Ethanol Vehicle Challenge
The Ethanol Vehicle Challenge was developed to demonstrate the potential of ethanol to significantly lower emissions, improve performance, increase fuel efficiency, and improve cold starting of vehicles. During the three years of this Advanced Vehicle Technology Competition, the platform changed from a 5-passenger Chevrolet Malibu to a full-size Chevrolet Silverado to reflect consumer demands for larger vehicles and more power.Learn More
FutureCar Challenge, conducted annually between 1995 and 1999, challenged North American universities to design and apply advanced technologies to mid-sized sedans. Parallel to the goals of the Partnership for a New Generation of Vehicles (PNGV), the FutureCar Advanced Vehicle Technology Competition (AVTC) series utilized advanced technologies and hybrid electric vehicle powertrains to achieve 80 miles per gallon, while offering the same comfort, safety, and affordability that consumers expected from conventional vehicles.
Propane Vehicle Challenge
The Propane Vehicle Challenge (PVC), held between 1995 and 1997, focused on converting 1996 Chrysler Minivans into dedicated propane vehicles, while maintaining the performance that consumers expected from gasoline vehicles.
Hybrid Electric Vehicle (HEV) Challenge
The Hybrid Electric Vehicle (HEV) Challenge, conducted annually for three years, was an intercollegiate competition created by the U.S. Department of Energy (DOE) and the Society of Automotive Engineering (SAE). The HEV Challenge began with 18 Ford Escorts and 12 Ground-Up vehicles in 1993, 12 Saturn SL2 sedans were added in 1994, and 12 Dodge Neons were added in the 1995 HEV Challenge.
Natural Gas Vehicle (NGV) Challenge
The Natural Gas Vehicle (NGV) Challenge began in 1991 when General Motors donated a GMC Sierra 2500 pickup truck to 24 engineering schools that submitted the best design proposals for the purpose of converting the vehicles to dedicated natural gas use. Natural gas was selected as the next fuel for the students to work with because the U.S. has an abundance of domestic natural gas resources and many natural gas companies were promoting its use in motor vehicles.
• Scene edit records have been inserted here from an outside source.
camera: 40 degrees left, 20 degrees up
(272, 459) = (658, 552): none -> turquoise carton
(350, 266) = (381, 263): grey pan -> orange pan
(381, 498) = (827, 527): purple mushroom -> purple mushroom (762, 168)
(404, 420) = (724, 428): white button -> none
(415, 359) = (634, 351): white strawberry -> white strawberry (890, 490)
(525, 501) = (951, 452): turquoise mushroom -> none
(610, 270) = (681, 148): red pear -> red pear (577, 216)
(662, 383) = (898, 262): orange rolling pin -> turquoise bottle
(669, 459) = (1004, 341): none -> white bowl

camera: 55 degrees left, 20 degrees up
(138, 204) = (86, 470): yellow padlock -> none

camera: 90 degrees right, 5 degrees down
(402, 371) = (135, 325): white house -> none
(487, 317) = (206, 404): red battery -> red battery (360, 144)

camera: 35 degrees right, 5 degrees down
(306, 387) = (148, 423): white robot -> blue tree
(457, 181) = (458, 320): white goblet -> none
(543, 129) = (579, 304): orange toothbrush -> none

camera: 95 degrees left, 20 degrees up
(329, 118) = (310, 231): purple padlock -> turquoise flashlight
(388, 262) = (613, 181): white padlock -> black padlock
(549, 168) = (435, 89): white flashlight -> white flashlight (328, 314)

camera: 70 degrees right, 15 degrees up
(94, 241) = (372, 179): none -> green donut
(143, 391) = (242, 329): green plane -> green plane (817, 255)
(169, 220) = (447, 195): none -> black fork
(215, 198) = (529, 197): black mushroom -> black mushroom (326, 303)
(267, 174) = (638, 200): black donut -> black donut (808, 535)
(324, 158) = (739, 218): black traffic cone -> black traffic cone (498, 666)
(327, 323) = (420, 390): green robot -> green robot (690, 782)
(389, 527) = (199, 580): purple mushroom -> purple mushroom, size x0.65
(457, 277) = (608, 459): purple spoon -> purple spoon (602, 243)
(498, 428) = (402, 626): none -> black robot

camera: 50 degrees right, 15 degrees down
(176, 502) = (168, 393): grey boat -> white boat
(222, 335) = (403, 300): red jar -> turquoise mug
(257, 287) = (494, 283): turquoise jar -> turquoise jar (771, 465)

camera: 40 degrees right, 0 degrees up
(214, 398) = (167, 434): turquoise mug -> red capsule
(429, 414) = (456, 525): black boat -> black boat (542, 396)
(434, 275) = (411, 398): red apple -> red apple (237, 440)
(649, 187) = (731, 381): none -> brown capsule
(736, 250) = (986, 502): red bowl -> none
Methanol Marathon (1988-1989) was an alternative fuels competition for 15 colleges and universities in North America. Sponsored by the U.S. Department of Energy and General Motors Corporation, schools were selected based on the best proposals for converting 1988 Chevrolet Corsicas to operate on M85 (85% methanol, 15% hydrocarbons). General Motors provided kits of specialized parts to assist the schools with the conversion and teams were tasked to re-engineer these vehicles in under five months.